Hamburger Abendblatt 21./22.08.2010
Frage: Ich bin krank geschrieben gewesen, für eine Woche. Grund war eine Nebenhöhlenentzündung. Am letzten Tag meiner Krankschreibung war ich mit einem Freund in der Stadt und bin dort von meinem Chef in einem Café gesehen worden. Er hat noch nichts gesagt, aber ich habe Angst, dass da noch eine Abmahnung kommt. Wäre die berechtigt?

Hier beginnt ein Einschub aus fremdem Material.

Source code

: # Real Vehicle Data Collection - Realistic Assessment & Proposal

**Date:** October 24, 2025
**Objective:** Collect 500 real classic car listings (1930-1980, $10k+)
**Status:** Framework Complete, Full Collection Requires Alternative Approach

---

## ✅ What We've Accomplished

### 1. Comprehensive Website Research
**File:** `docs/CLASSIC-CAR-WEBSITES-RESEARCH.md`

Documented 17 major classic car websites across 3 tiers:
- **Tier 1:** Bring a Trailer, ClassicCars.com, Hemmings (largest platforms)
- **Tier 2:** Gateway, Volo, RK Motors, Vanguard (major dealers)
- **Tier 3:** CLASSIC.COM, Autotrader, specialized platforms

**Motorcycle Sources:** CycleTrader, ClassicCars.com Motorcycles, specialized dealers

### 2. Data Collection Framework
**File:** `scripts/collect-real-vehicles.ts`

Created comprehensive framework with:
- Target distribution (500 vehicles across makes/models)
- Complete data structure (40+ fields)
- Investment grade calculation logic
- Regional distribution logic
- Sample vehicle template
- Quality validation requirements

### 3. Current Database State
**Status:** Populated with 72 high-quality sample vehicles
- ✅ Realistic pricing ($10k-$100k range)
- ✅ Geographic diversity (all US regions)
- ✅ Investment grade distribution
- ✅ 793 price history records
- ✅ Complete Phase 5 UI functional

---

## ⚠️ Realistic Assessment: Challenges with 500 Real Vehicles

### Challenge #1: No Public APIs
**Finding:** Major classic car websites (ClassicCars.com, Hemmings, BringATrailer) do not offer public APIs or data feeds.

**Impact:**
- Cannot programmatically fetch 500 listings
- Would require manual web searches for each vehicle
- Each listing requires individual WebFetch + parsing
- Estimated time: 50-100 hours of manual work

Grundsätzlich ist ein krankgeschriebener Arbeitnehmer verpflichtet, sich so zu verhalten, dass er möglichst bald wieder gesund wird und alles zu unterlassen hat, was seine Genesung verzögern könnte. Diese Verpflichtung ergibt sich aus der Treuepflicht des Arbeitnehmers. Berücksichtigt man diesen Grundsatz, besteht in Ihrem konkreten Fall wohl nicht die Gefahr, dass Ihr Chef Ihnen eine wirksame Abmahnung erteilen kann. Da Sie lediglich an einer Nebenhöhlenentzündung erkrankt waren und Ihr Arzt Ihnen deshalb wohl kaum strenge Bettruhe verordnet haben dürfte, gehe ich davon aus, dass Ihr Besuch im Café nicht zu einer Verzögerung Ihrer Genesung geführt hat.
Dennoch ist ein Arbeitnehmer gut beraten, während seiner Arbeitsunfähig-keit den Genesungsverlauf nicht zu beeinträchtigen, da er ansonsten unter Umständen seinen Arbeitsplatz gefährdet, ohne dass ihm sein Arbeitgeber vorher eine Abmahnung erteilen muss. So kann nach Ansicht des Bundesar-beitsgerichts (vgl. Urteil vom 26.8.1993, 2 AZR 154/93) auch ohne vorherige Abmahnung die Kündigung gegenüber einem Arbeitnehmer berechtigt sein, der trotz Krankschreibung nachts in nicht unerheblichem Umfang eine Nebentätigkeit ausübt.